Your goal:
Some entries follow. Reproduce exactly the lines starting at the one with "août 2026, sommaire" and stopping after the one with "godina zamrznuo licencu, a".
Data supplied below:
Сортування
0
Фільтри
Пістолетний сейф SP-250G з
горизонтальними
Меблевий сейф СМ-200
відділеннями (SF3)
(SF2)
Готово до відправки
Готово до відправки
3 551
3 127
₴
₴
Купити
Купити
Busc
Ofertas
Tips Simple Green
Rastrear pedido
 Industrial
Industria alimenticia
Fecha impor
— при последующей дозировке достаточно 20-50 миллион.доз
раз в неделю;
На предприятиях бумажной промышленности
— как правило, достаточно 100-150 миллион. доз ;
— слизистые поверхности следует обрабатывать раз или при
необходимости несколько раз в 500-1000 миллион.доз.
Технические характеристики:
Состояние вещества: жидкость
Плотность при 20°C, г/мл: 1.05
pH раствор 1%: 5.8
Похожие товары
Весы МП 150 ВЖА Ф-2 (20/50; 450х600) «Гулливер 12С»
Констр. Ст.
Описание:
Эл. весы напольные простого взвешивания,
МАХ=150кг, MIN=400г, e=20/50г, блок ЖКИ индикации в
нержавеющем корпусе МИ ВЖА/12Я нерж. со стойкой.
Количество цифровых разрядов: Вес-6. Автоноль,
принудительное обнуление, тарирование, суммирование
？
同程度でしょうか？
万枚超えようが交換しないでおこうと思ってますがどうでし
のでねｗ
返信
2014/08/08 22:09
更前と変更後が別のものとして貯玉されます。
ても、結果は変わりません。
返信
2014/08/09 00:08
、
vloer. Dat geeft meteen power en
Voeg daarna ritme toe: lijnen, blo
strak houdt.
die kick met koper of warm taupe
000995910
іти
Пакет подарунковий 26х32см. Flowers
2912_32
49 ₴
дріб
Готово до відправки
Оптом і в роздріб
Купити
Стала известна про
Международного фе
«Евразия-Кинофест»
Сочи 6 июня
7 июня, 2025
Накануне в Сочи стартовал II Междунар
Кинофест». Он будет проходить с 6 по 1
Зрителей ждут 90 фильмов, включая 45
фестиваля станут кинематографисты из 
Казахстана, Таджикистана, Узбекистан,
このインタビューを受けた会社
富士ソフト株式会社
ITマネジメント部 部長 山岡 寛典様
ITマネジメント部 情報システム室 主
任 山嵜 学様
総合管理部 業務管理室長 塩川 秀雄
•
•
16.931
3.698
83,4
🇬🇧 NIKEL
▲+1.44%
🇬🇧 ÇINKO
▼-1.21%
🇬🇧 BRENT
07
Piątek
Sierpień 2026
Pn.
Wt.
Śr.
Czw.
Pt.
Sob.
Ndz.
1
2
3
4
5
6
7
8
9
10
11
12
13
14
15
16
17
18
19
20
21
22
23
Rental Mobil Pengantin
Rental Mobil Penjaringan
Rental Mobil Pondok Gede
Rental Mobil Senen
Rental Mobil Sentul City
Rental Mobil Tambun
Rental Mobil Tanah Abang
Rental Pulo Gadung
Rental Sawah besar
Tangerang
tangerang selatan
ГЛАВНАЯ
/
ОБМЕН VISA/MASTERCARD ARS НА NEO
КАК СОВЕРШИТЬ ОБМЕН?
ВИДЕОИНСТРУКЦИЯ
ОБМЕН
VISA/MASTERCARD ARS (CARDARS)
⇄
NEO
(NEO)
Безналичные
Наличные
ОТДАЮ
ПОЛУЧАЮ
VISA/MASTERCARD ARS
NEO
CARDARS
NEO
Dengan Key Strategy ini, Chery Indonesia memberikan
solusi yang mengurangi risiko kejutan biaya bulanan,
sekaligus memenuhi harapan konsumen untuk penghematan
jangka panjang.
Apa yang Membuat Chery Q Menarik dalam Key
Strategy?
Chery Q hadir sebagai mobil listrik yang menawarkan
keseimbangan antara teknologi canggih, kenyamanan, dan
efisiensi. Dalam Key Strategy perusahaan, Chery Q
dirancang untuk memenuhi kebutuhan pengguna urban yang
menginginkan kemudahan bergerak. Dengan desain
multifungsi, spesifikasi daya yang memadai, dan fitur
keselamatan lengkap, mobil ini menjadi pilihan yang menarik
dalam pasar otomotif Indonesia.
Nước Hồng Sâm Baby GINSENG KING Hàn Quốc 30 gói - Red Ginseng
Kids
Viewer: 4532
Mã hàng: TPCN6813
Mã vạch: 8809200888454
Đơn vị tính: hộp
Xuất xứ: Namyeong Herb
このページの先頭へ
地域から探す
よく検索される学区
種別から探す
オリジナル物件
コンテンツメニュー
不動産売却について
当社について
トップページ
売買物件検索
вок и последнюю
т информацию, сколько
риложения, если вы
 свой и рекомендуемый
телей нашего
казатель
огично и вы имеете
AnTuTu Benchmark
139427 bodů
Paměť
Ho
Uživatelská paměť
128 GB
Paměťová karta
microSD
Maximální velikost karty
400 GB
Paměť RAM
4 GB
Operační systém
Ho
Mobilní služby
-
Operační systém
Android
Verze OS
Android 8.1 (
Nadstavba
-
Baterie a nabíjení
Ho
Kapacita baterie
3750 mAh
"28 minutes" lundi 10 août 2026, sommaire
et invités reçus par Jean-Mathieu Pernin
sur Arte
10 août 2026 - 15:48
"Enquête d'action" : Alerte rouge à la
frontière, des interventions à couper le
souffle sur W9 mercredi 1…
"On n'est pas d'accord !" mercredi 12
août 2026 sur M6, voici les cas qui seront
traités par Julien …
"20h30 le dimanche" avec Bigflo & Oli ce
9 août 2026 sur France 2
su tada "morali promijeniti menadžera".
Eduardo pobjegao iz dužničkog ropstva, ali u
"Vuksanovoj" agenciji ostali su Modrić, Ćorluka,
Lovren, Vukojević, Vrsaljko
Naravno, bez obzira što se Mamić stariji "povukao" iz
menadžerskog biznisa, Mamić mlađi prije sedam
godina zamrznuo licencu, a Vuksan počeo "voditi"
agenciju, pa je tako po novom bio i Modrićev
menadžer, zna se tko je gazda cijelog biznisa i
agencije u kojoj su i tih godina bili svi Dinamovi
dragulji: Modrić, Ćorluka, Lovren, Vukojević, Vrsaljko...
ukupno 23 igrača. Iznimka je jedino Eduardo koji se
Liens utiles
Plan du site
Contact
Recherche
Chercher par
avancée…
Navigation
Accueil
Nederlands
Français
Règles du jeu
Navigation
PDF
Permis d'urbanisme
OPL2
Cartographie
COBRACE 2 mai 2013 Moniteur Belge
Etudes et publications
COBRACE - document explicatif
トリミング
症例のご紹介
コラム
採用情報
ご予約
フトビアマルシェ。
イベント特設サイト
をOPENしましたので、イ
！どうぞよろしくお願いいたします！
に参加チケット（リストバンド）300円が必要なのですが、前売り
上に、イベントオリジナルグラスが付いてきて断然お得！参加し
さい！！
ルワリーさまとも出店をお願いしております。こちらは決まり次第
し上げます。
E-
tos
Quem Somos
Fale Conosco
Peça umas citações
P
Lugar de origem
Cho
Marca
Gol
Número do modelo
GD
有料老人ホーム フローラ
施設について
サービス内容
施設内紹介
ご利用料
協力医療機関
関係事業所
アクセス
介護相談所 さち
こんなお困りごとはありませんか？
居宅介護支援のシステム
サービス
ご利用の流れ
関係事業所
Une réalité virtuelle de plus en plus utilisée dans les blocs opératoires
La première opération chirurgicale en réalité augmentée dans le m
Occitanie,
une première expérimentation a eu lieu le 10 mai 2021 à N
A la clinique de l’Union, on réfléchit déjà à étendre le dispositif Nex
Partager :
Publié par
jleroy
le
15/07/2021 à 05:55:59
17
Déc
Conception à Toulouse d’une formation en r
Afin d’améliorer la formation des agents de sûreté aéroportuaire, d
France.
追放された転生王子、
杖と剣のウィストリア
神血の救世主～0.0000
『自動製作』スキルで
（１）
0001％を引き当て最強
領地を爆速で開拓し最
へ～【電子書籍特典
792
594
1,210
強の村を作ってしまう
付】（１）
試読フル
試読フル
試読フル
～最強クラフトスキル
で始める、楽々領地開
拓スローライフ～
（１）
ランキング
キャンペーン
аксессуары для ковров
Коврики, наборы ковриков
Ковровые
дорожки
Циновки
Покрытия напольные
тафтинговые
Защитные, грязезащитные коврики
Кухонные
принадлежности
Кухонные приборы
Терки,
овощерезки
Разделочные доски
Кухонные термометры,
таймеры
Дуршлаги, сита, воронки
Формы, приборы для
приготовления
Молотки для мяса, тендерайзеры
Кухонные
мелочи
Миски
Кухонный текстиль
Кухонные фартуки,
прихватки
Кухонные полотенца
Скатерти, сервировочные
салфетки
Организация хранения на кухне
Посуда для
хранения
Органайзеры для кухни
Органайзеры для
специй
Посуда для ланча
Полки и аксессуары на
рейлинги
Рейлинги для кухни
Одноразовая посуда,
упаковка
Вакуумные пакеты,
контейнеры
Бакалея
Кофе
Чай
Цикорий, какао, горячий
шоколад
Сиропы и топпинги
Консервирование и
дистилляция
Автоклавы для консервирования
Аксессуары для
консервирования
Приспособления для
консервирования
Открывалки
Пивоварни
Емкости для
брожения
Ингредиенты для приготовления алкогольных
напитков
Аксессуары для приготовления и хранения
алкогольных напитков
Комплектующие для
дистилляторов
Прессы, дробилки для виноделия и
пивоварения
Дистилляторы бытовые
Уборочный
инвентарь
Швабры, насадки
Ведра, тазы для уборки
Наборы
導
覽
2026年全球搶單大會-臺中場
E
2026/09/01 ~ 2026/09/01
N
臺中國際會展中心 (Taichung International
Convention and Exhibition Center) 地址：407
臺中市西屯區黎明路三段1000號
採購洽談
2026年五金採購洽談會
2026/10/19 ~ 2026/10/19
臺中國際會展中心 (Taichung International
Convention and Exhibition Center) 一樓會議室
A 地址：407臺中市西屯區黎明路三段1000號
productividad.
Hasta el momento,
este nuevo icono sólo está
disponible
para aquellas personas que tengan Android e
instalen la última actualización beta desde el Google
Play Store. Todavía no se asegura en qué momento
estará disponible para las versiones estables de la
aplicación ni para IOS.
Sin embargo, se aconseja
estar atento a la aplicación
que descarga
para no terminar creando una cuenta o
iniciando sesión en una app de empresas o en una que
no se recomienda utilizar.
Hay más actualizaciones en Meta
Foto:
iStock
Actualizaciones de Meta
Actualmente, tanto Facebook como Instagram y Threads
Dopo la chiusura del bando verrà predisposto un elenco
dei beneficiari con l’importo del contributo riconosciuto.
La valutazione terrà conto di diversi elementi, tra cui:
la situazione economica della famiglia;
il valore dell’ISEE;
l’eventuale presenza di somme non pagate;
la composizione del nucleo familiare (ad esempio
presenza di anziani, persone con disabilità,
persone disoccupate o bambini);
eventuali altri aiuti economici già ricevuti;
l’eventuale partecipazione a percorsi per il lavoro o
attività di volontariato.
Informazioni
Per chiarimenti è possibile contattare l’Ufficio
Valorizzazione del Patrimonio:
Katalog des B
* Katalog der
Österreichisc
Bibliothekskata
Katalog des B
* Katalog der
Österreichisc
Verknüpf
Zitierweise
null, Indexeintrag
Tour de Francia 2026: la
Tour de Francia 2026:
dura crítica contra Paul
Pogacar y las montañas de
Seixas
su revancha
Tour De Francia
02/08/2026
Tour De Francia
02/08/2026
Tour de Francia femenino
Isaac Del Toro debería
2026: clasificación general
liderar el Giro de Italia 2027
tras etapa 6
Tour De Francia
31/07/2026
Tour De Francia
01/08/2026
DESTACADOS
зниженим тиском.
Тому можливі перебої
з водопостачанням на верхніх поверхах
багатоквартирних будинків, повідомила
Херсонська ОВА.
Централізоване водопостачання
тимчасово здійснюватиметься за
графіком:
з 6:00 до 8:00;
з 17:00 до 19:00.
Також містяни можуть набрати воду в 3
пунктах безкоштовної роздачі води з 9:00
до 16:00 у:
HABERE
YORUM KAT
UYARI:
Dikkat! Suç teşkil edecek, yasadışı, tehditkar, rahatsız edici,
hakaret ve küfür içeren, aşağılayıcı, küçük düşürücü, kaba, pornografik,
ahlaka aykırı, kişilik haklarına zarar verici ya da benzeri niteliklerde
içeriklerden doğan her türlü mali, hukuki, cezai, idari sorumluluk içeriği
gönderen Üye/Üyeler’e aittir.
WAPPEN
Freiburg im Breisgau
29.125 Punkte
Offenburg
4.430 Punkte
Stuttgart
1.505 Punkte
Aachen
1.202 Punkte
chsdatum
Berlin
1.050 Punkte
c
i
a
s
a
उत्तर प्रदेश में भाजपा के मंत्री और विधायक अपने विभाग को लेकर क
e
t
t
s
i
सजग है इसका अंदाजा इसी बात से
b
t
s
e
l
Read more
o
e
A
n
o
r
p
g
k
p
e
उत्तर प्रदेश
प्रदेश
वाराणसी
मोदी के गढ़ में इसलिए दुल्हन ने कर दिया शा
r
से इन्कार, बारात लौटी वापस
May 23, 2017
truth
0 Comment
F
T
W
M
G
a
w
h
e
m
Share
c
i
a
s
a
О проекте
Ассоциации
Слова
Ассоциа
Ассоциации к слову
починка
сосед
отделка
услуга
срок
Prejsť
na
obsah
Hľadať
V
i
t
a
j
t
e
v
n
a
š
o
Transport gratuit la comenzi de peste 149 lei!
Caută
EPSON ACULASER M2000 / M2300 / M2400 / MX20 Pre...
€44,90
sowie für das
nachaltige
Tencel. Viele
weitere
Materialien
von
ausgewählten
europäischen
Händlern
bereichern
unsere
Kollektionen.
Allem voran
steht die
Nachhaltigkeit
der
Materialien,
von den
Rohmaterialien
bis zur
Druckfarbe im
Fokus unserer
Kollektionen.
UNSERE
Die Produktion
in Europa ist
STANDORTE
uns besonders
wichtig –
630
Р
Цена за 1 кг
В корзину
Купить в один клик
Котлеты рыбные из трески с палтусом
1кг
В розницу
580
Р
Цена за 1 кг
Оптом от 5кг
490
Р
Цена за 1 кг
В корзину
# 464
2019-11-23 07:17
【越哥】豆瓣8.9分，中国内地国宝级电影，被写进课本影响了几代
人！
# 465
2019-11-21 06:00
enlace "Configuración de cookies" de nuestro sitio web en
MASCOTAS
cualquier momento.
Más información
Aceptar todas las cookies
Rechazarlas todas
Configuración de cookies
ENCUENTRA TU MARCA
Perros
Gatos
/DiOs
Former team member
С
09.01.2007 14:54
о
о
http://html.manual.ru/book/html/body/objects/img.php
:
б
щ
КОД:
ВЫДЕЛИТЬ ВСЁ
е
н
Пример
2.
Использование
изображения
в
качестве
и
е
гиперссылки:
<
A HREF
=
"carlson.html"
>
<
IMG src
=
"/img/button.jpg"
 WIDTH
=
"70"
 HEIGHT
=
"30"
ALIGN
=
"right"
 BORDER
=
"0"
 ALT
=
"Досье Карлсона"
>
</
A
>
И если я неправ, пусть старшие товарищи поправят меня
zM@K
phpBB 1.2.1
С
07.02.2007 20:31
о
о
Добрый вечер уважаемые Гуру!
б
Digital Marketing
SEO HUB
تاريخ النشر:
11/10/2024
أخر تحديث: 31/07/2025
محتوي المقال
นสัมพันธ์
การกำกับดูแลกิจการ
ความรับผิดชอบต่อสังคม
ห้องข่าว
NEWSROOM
End of Data supplied.
Response:
"28 minutes" lundi 10 août 2026, sommaire
et invités reçus par Jean-Mathieu Pernin
sur Arte
10 août 2026 - 15:48
"Enquête d'action" : Alerte rouge à la
frontière, des interventions à couper le
souffle sur W9 mercredi 1…
"On n'est pas d'accord !" mercredi 12
août 2026 sur M6, voici les cas qui seront
traités par Julien …
"20h30 le dimanche" avec Bigflo & Oli ce
9 août 2026 sur France 2
su tada "morali promijeniti menadžera".
Eduardo pobjegao iz dužničkog ropstva, ali u
"Vuksanovoj" agenciji ostali su Modrić, Ćorluka,
Lovren, Vukojević, Vrsaljko
Naravno, bez obzira što se Mamić stariji "povukao" iz
menadžerskog biznisa, Mamić mlađi prije sedam
godina zamrznuo licencu, a Vuksan počeo "voditi"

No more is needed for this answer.